|Leaning crosses, straight towers|
Important Site for Centuries.
Nowadays a peaceful multi-acre ruin on the banks of the Shannon, Clonmacnoise was once an important religious site at the crossroads of one of early Ireland's main “roads”, the Eiscir Riada route from east to west. The Eiscir Riada were used both as routes and borders at the time. The monastic site is off the main road nowadays but hundreds of thousands visit annually.
Ruins now abound on the picturesque spot. Look closer though and you’ll see that conservation work is also proceeding and some of its most famous Celtic crosses are preserved within the interpretative centre. Perhaps in the 5th century you may have been asked to pay a toll, so today you will need to pay a modest fee to enter both the centre and the site.
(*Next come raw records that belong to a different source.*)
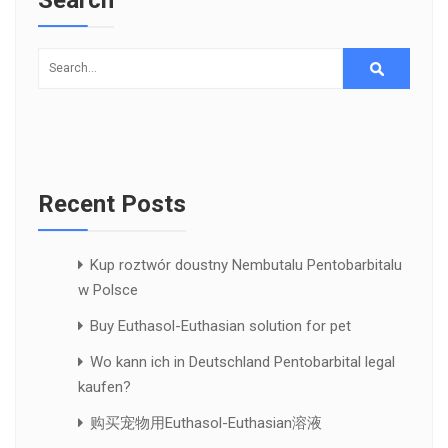
Recent Posts
Kup roztwór doustny Nembutalu Pentobarbitalu
w Polsce
Buy Euthasol-Euthasian solution for pet
Wo kann ich in Deutschland Pentobarbital legal
kaufen?
购买宠物用Euthasol-Euthasian溶液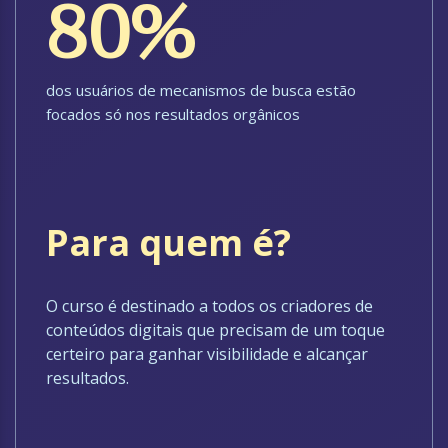
80%
dos usuários de mecanismos de busca estão
focados só nos resultados orgânicos
Para quem é?
O curso é destinado a todos os criadores de
conteúdos digitais que precisam de um toque
certeiro para ganhar visibilidade e alcançar
resultados.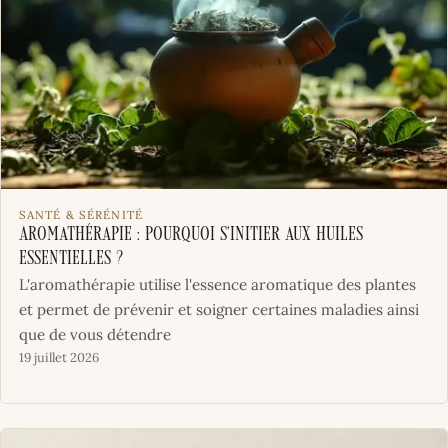
SANTÉ & SÉRÉNITÉ
Aromathérapie : pourquoi s’initier aux huiles
essentielles ?
L'aromathérapie utilise l'essence aromatique des plantes
et permet de prévenir et soigner certaines maladies ainsi
que de vous détendre
19 juillet 2026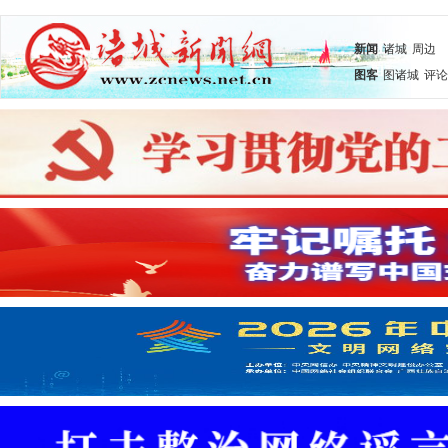
新闻
诸城
周边
图客
图诸城
评论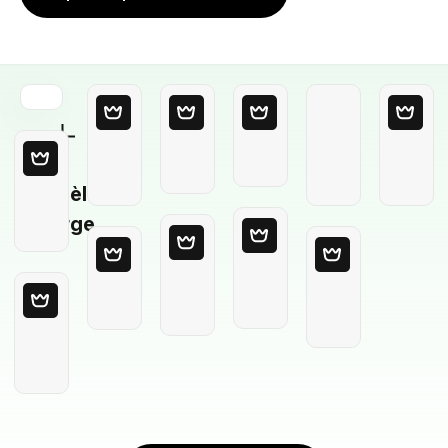
Modèle
Vierge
Clonmacnoise, an early Christian site, was founded by St. Ciarán in the mid-6th century. He died shortly afterwards but, despite many attacks (by Irish, Vikings and Normans), Clonmacnoise went on to become one of the most important sites for centuries afterwards, a major centre of religion, learning, craftsmanship, and trade.
|Temple Finghín & McCarthy's Tower|
|High crosses in visitor centre|
I have long wanted to visit and got my chance last weekend as I headed up from Cork to Roscommon and made the short detour from Birr. The remains of the buildings (churches and round towers) and the hundreds of grave stones (some of them quite recent) are not that visually remarkable at all. But the site and the story is. People still visit for spiritual reasons and a group were singing in the sheltered spot where the pope visited in 1979.
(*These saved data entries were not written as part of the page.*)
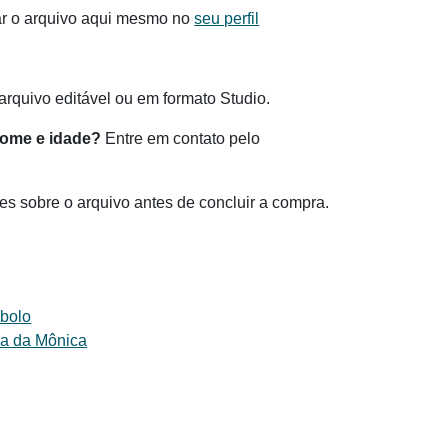
ar o arquivo aqui mesmo no
seu perfil
rquivo editável ou em formato Studio.
nome e idade?
Entre em contato pelo
es sobre o arquivo antes de concluir a compra.
 bolo
ma da Mônica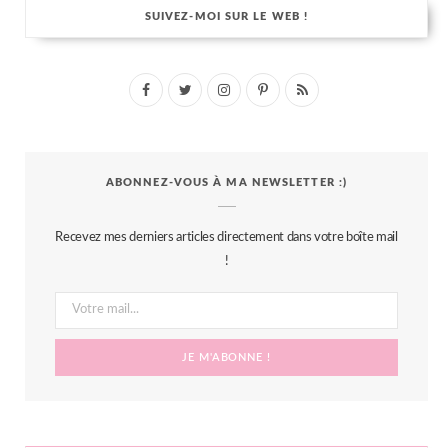
SUIVEZ-MOI SUR LE WEB !
F
T
I
P
R
a
w
n
i
S
c
i
s
n
S
ABONNEZ-VOUS À MA NEWSLETTER :)
e
t
t
t
b
t
a
e
Recevez mes derniers articles directement dans votre boîte mail
o
e
g
r
!
o
r
r
e
k
a
s
m
t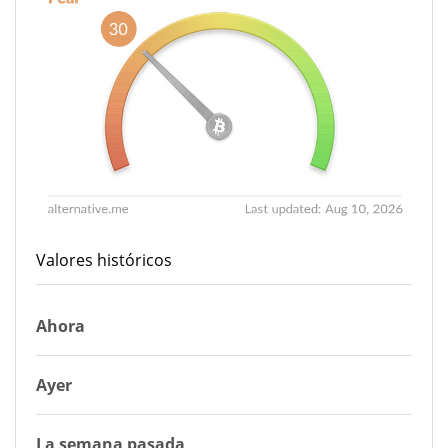
Valores históricos
Ahora
Ayer
La semana pasada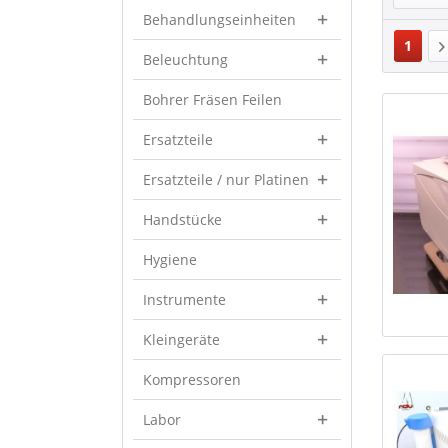
Behandlungseinheiten
1
Beleuchtung
Bohrer Fräsen Feilen
Ersatzteile
Ersatzteile / nur Platinen
Handstücke
Hygiene
Instrumente
Kleingeräte
Kompressoren
Labor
The interpretive centre is very useful and you should start with the video, though you may have to wait awhile for one in your chosen language. The building also houses many artefacts from the site, most importantly a few of the original Celtic crosses and very impressive they are.
There is parking for cars and buses, also a coffee shop in the centre and Clonmacnoise is easily reached from towns such as Athlone or Ballinasloe.
|At prayer in Clonmacnoise May 1st 2015.|
This 1979 structure is the Pope's Shelter.